Johnny Got His Gun closes with what is one of the most powerful anti-war manifestos ever written:

“If you make a war if there are guns to be aimed if there are bullets to be fired if there are men to be killed they will not be us. They will not be us the guys who grow wheat and turn it into food the guys who make clothes and paper and houses and tiles the guys who build dams and power plants and string the long moaning high tension wires the guys who crack crude oil down into a dozen different parts who make light globes and sewing machines and shovels and automobiles and airplanes and tanks and guns oh no it will not be us who die. It will be you.

“It will be you — you who urge us on to battle you who incite us against ourselves you who would have one cobbler kill another cobbler you who would have one man who works kill another man who works you who would have one human being who wants only to live kill another human being who wants only to live. Remember this. Remember this well you people who plan for war. Remember this you patriots you fierce ones you spawners of hate you inventors of slogans. Remember this as you have never remembered anything else in your lives.

“We are men of peace we are men who work and we want no quarrel. But if you destroy our peace if you take away our work if you try to range us one against the other we will know what to do. If you tell us to make the world safe for democracy we will take you seriously and by god and by Christ we will make it so. We will use the guns you force upon us we will use them to defend our very lives and the menace to our lives does not lie on the other side of a nomansland that was set apart without our consent it lies within our own boundaries here and now we have seen it and we know it.

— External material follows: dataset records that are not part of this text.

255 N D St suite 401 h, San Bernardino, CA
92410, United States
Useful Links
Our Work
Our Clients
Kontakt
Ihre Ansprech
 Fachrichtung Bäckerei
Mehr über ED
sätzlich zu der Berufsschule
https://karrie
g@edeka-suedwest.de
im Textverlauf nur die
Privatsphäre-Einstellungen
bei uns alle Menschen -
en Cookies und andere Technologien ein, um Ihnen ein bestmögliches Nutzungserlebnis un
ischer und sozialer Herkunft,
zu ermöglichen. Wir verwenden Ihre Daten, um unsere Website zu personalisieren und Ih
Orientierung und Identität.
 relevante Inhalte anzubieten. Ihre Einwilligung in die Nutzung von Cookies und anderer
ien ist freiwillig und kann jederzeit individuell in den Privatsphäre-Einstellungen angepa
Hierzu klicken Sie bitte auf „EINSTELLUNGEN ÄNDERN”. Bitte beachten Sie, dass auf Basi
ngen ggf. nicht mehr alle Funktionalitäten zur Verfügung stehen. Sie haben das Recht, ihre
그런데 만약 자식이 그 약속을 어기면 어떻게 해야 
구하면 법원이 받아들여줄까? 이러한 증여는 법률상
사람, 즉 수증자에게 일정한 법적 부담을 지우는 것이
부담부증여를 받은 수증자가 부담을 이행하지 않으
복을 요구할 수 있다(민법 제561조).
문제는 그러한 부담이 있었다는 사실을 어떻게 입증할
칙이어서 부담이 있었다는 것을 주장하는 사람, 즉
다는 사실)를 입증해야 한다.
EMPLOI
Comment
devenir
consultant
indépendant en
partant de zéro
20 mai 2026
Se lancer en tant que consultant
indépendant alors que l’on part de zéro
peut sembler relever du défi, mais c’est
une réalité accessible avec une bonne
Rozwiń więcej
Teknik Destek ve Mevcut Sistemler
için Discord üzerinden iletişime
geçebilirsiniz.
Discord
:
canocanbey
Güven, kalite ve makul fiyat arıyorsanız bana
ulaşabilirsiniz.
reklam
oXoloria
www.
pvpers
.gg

“Put the guns into our hands and we will use them. Give us the slogans and we will turn them into realities. Sing the battle hymns and we will take them up where you left off. Not one not ten not ten thousand not a million not ten millions not a hundred millions but a billion two billions of us all the people of the world we will have the slogans and we will have the hymns and we will have the guns and we will use them and we will live. We will be alive and we will walk and talk and eat and sing and laugh and feel and love and bear our children in tranquillity in security in decency in peace. You plan the wars you masters of men plan the wars and point the way and we will point the gun.”